As we travel to various petroglyph sights throughout the South West, we remain curious and open to what they might signify and what they might be trying to relay to the viewer.

Rock Art Ranch is known for having exceptional Pre-Columbian petroglyphs including one called the “birthing mother” It is a rare petrographic depiction of the birthing event.

With each trip to various petroglyph sites we evaluate what we have seen and try to ascertain their meanings and relationships to the surroundings. Enclosed find a photograph that depicts what seems to be a complete family unite.
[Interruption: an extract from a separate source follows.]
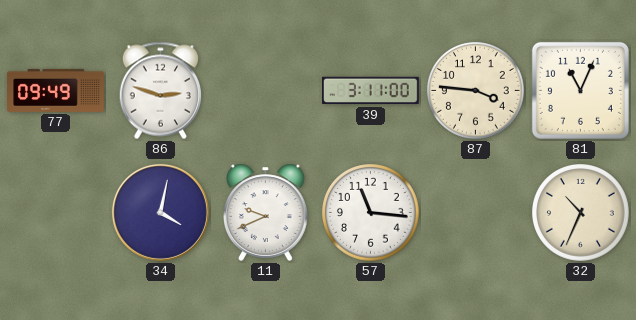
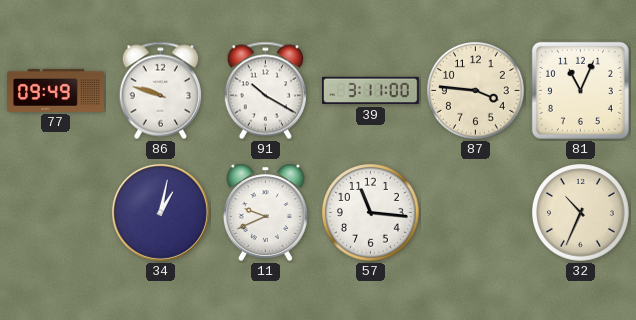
86: 2:48 -> 9:48
91: none -> 10:20
34: 4:02 -> 1:02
A family unit living in harmony, the larger persons are shown holding hands. There is much to ponder in the larger picture. Just two feet in the distance is another adult like figure. He is followed by a succession of dots. Dot, dot, dot, dot, He is either leading the way and taking the entire family unit to someplace else, or perhaps he has wandered from the family, and they acknowledge his absence by this image. It seems hard to determine. He has left an effect on his family unit and they pay homage to his distance by this portrayal.

The Anasazi surroundings are as hospitable as any place you might find in the south west. They have been provided with a tolerable climate, suitable water supply in an arid desert. Wildlife abounds throughout the canyon lands and the surrounding desert and provides a plentiful food source. The beaver trim the red willow along the stream, dam building and providing for the fish, turtles and frogs. In the quiet of late afternoon and early morning it provided us with an insight into their near perfect neighborhood.

For many years the Anasazi were thought to be a near perfect society, living in harmony with their surroundings as seen in this beautiful canyon. Recently, scientific research has shown that their society met with an untimely end. Their Anasazi-Chaco Canyon relatives were victims of anthropophagy, was it outsiders? Insiders or lack or resource, it is hard to know. Anthropophagy is commonly known as cannibalism.

This place was a valued and treasured resource thousands of years ago. It remains the same today.